I just went to a noise-chasing middle-aged GP who doesn’t understand what a positive test result means (or doesn’t) when the false positive rate exceeds the incidence rate in the general population.

I’ve looked at that study a few times because it’s causing CUNY to basically rethink all of the math requirements and all the campuses will be forced to have to have a statistics class that does not require students to have college algebra.

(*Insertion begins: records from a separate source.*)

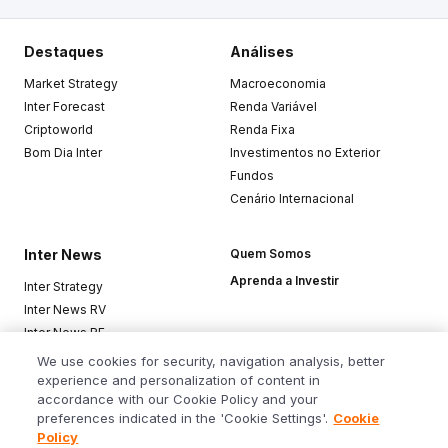
Destaques
Análises
Market Strategy
Macroeconomia
Inter Forecast
Renda Variável
Criptoworld
Renda Fixa
Bom Dia Inter
Investimentos no Exterior
Fundos
Cenário Internacional
Inter News
Quem Somos
Aprenda a Investir
Inter Strategy
Inter News RV
Inter News RF
Top Funds
We use cookies for security, navigation analysis, better
experience and personalization of content in
accordance with our Cookie Policy and your
Baixe o app
preferences indicated in the 'Cookie Settings'.
Cookie
Policy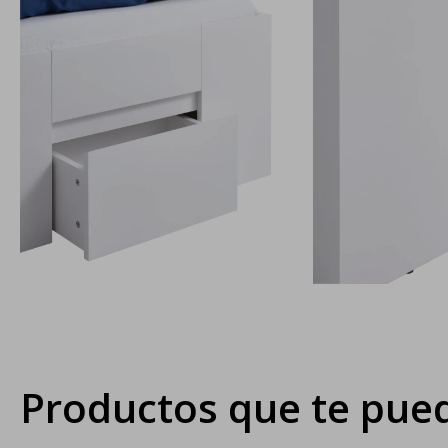
Productos que te pued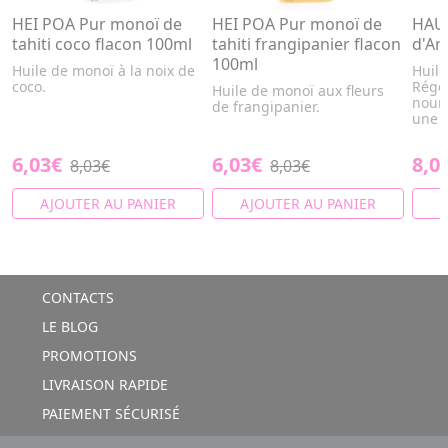
HEI POA Pur monoï de
HEI POA Pur monoï de
HAUT
tahiti coco flacon 100ml
tahiti frangipanier flacon
d'Ar
100ml
Huile de monoï à la noix de
Huile
coco.
Régé
Huile de monoï aux fleurs
nourr
de frangipanier.
une ut
6,03€
6,03€
8,0
8,03€
8,03€
AJOUTER AU PANIER
AJOUTER AU PANIER
A
CONTACTS
LE BLOG
PROMOTIONS
LIVRAISON RAPIDE
PAIEMENT SÉCURISÉ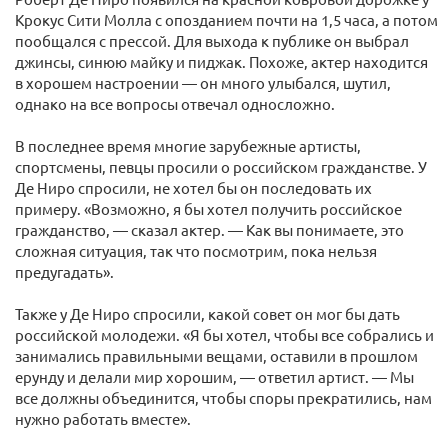
Крокус Сити Молла с опозданием почти на 1,5 часа, а потом
пообщался с прессой. Для выхода к публике он выбрал
джинсы, синюю майку и пиджак. Похоже, актер находится
в хорошем настроении — он много улыбался, шутил,
однако на все вопросы отвечал односложно.
В последнее время многие зарубежные артисты,
спортсмены, певцы просили о российском гражданстве. У
Де Ниро спросили, не хотел бы он последовать их
примеру. «Возможно, я бы хотел получить российское
гражданство, — сказал актер. — Как вы понимаете, это
сложная ситуация, так что посмотрим, пока нельзя
предугадать».
Также у Де Ниро спросили, какой совет он мог бы дать
российской молодежи. «Я бы хотел, чтобы все собрались и
занимались правильными вещами, оставили в прошлом
ерунду и делали мир хорошим, — ответил артист. — Мы
все должны объединится, чтобы споры прекратились, нам
нужно работать вместе».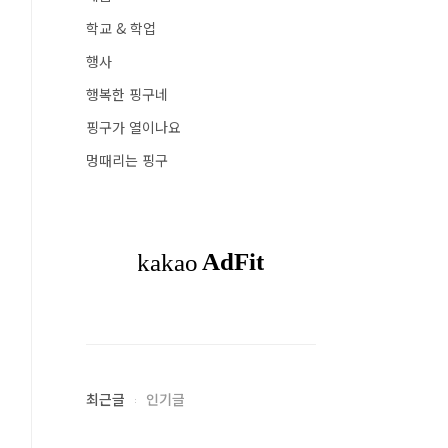
학교 & 학업
행사
행복한 핑구네
핑구가 열이나요
멍때리는 핑구
최근글
인기글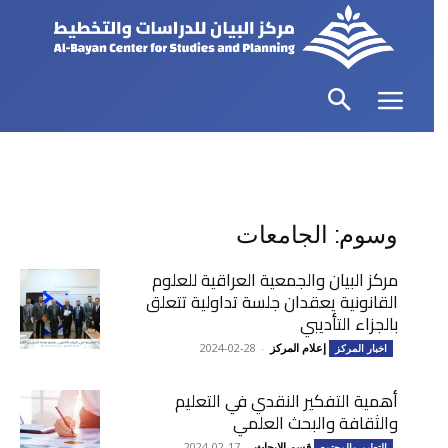
وسوم: الجامعات
مركز البيان والجمعية العراقية للعلوم
القانونية يعقدان جلسة تداولية تتعلق
بالجزاء التأديبي
إعلام المركز
-
2024-02-28
اخبار المركز
أهمية التفكير النقدي في التعليم
والثقافة والبحث العلمي
قسم الابحاث
-
2024-02-17
التعليم والمجتمع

However, there is a basic problem with the framing of the study. What is it that they are doing in those statistics classes that these students are passing? My impression is that they are basically teaching statistics as an arithmetic class. It’s not all about p values (I’m thinking that’s a couple of weeks at the end maybe) but about using formulas to calculate the mean and percents, defining the median as “the middle number” in a list of numbers that is no longer than half a line. Students may learn summation notation and permutations and combinations and they may or may not use a fancy calculator but definitely not a computer or Excel, but they are doing a tremendous amount of calculation by hand. They learn to use a normal table from the back of the book to look up probabilities. So … I would actually call this largely a variation on college algebra with a statistics wrapper. Not a bad thing, probably more useful than factoring polynomials. And what they are finding is that, sad but true, you really don’t need a lot of math to succeed in a lot of majors and the majors that need stats will offer their own courses.

This is math 5 (the EA) http://fsw01.bcc.cuny.edu/mathdepartment/Courses/Math/MTH05/math05.htm

This is the stats

http://www.bcc.cuny.edu/MathematicsComputerScience/math23.1.htm

I’m not saying that it is a bad thing to learn college algebra in the applied context of this kind of statistics course. I think it is a good thing, especially done with intentionality. If students have never mastered slope and intercept how can they know anything about regression? I just don’t buy it. Are they passing? Sure they can plug and chug the homework problems. Are they learning the same amount as in EA? Probably. But it really seems like a slight of hand to say that EA is remedial and the basic stats course is not.